The games control scheme is really very easy to learn and master. The stylus works very well, your options are well highlighted, and everything is easy to navigate. It can be a bit tough to see some things on screen at times since the DS’s bottom screen is pretty tiny, but it is manageable. It takes but a few taps to build your ninja huts, and upgrading them is just as easy. Tap the hut, tap the upgrade button, select yes and there you go. There is a fair bit of meat on the bones of Ninjatown as the game spans over 35 maps across nine districts.
A multiplayer mode is available for Ninjatown too. Here you basically race to finish off the main enemy before your opponent, with the loser getting knocked down a health point. It’s a neat feature, especially since you can play it with only one cartridge. Sadly the game has no WiFi support or any online features. This is somewhat disappointing as I think this area could have benefited from some online play.

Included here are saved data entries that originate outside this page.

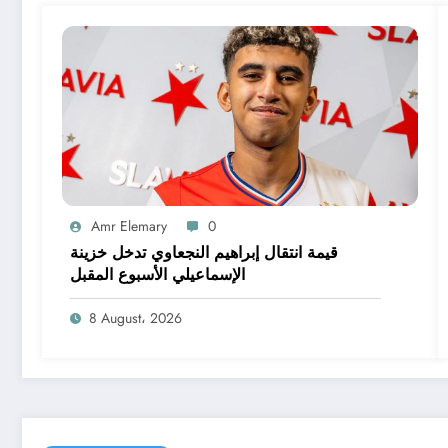
Amr Elemary
0
قيمة انتقال إبراهيم النجعاوي تدخل خزينة
الإسماعيلي الأسبوع المقبل
8 August، 2026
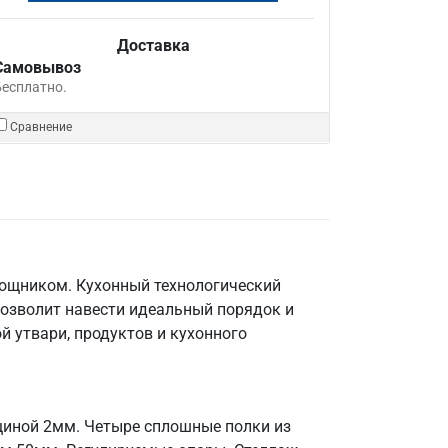
Доставка
Самовывоз
Бесплатно.
Сравнение
мощником. Кухонный технологический
позволит навести идеальный порядок и
й утвари, продуктов и кухонного
лщиной 2мм. Четыре сплошные полки из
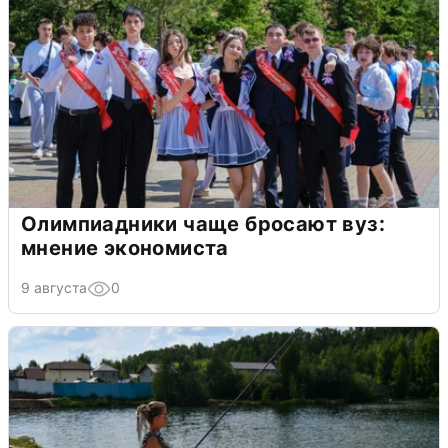
Олимпиадники чаще бросают вуз:
мнение экономиста
9 августа
0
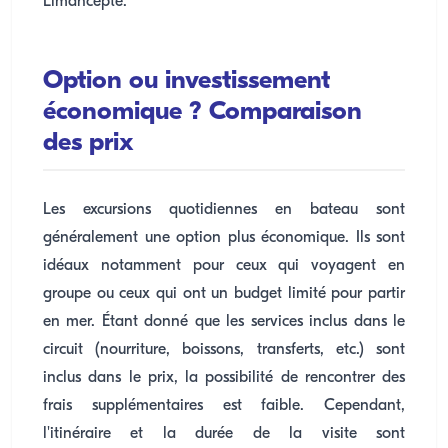
Limancepte.
Option ou investissement
économique ? Comparaison
des prix
Les excursions quotidiennes en bateau sont
généralement une option plus économique. Ils sont
idéaux notamment pour ceux qui voyagent en
groupe ou ceux qui ont un budget limité pour partir
en mer. Étant donné que les services inclus dans le
circuit (nourriture, boissons, transferts, etc.) sont
inclus dans le prix, la possibilité de rencontrer des
frais supplémentaires est faible. Cependant,
l'itinéraire et la durée de la visite sont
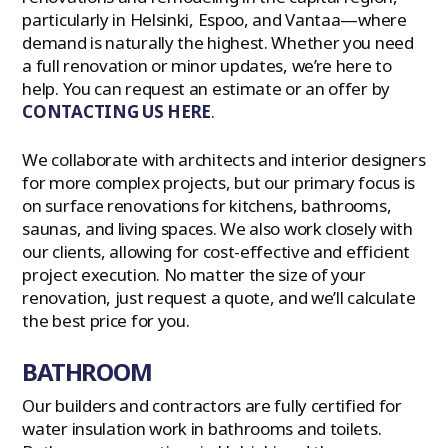
particularly in Helsinki, Espoo, and Vantaa—where
demand is naturally the highest. Whether you need
a full renovation or minor updates, we’re here to
help. You can request an estimate or an offer by
CONTACTING US HERE
.
We collaborate with architects and interior designers
for more complex projects, but our primary focus is
on surface renovations for kitchens, bathrooms,
saunas, and living spaces. We also work closely with
our clients, allowing for cost-effective and efficient
project execution. No matter the size of your
renovation, just request a quote, and we’ll calculate
the best price for you.
BATHROOM
Our builders and contractors are fully certified for
water insulation work in bathrooms and toilets.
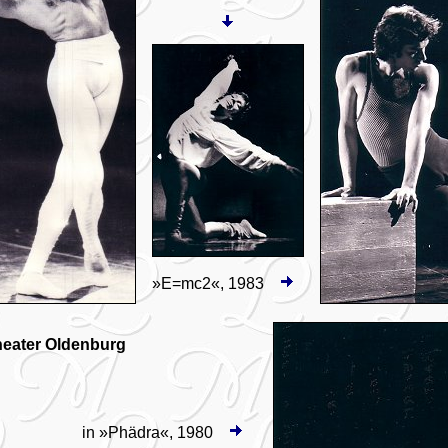
»E=mc2«, 1983
heater Oldenburg
in »Phädra«, 1980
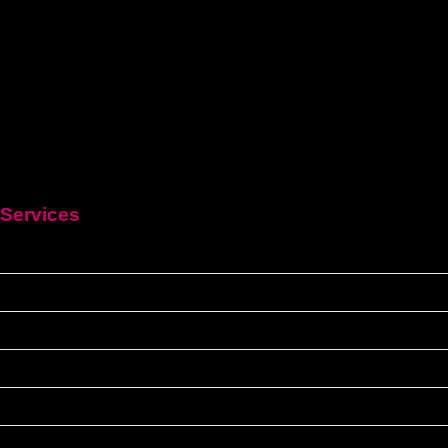
Services
HEIM
Führerschein kaufen legal
Deutschen führerschein kaufen
Führerschein A2
C1 führerschein
Deutscher-bootsfhrerschein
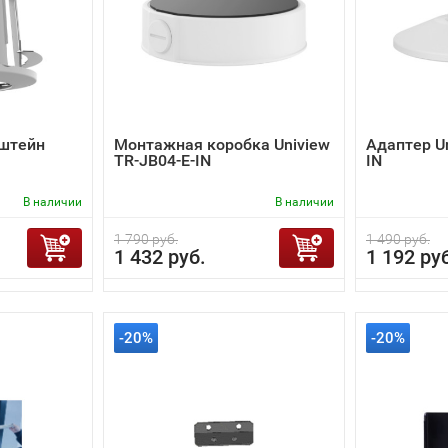
штейн
Монтажная коробка Uniview
Адаптер Un
TR-JB04-E-IN
IN
В наличии
В наличии
1 790 руб.
1 490 руб.
1 432 руб.
1 192 ру
-20%
-20%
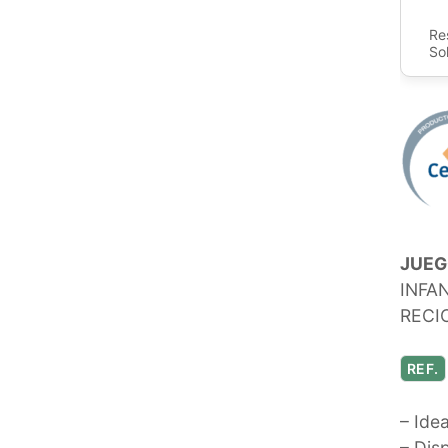
Re
So
JUEG
INFA
RECI
REF.
– Ide
– Dis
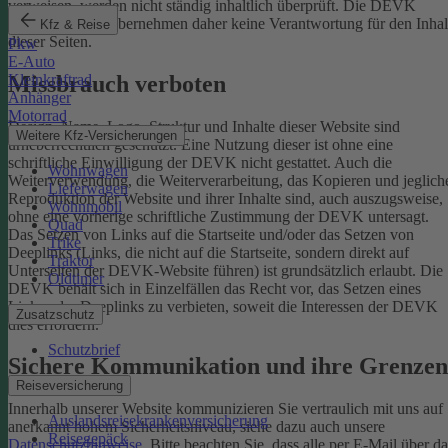
verweisen, werden nicht ständig inhaltlich überprüft. Die DEVK
Versicherungen übernehmen daher keine Verantwortung für den Inhal
Kfz & Reise
dieser Seiten.
Pkw
E-Auto
Missbrauch verboten
Kleinkraftrad
Anhänger
Motorrad
Design, Name, Logo, Struktur und Inhalte dieser Website sind
Weitere Kfz-Versicherungen
urheberrechtlich geschützt. Eine Nutzung dieser ist ohne eine
schriftliche Einwilligung der DEVK nicht gestattet. Auch die
Wohnwagen
Weiterverwendung, die Weiterverarbeitung, das Kopieren und jeglich
Lieferwagen
Reproduktion der Website und ihrer Inhalte sind, auch auszugsweise,
Wohnmobil
ohne eine vorherige schriftliche Zustimmung der DEVK untersagt.
Quad
Das Setzen von Links auf die Startseite und/oder das Setzen von
Trike
Deeplinks (Links, die nicht auf die Startseite, sondern direkt auf
Traktor
Unterseiten der DEVK-Website führen) ist grundsätzlich erlaubt. Die
Oldtimer
DEVK behält sich in Einzelfällen das Recht vor, das Setzen eines
Links oder Deeplinks zu verbieten, soweit die Interessen der DEVK
Zusatzschutz
dies erfordern.
Schutzbrief
Sichere Kommunikation und ihre Grenzen
Reiseversicherung
Innerhalb unserer Website kommunizieren Sie vertraulich mit uns auf
Auslandsreisekrankenversicherung
anerkannt hohem Sicherheitsniveau, siehe dazu auch unsere
Reisegepäck
Datenschutzhinweise
. Bitte beachten Sie, dass alle per E-Mail über da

Although Ninjatown’s gameplay is not necessarily my style, it is at its heart a worthy and very sound tower defence game. It has some very good RTS elements that should draw fans from several genres even despite its cutesy and simplistic look. The game reminded me of the humorous South Park series as it has a solid sense of humor. I had a few gripes with the game such as the lack of a suspend option, and its very cut and paste graphical pallet. Regardless of its deficiencies, Ninjatown is a surprisingly solid title.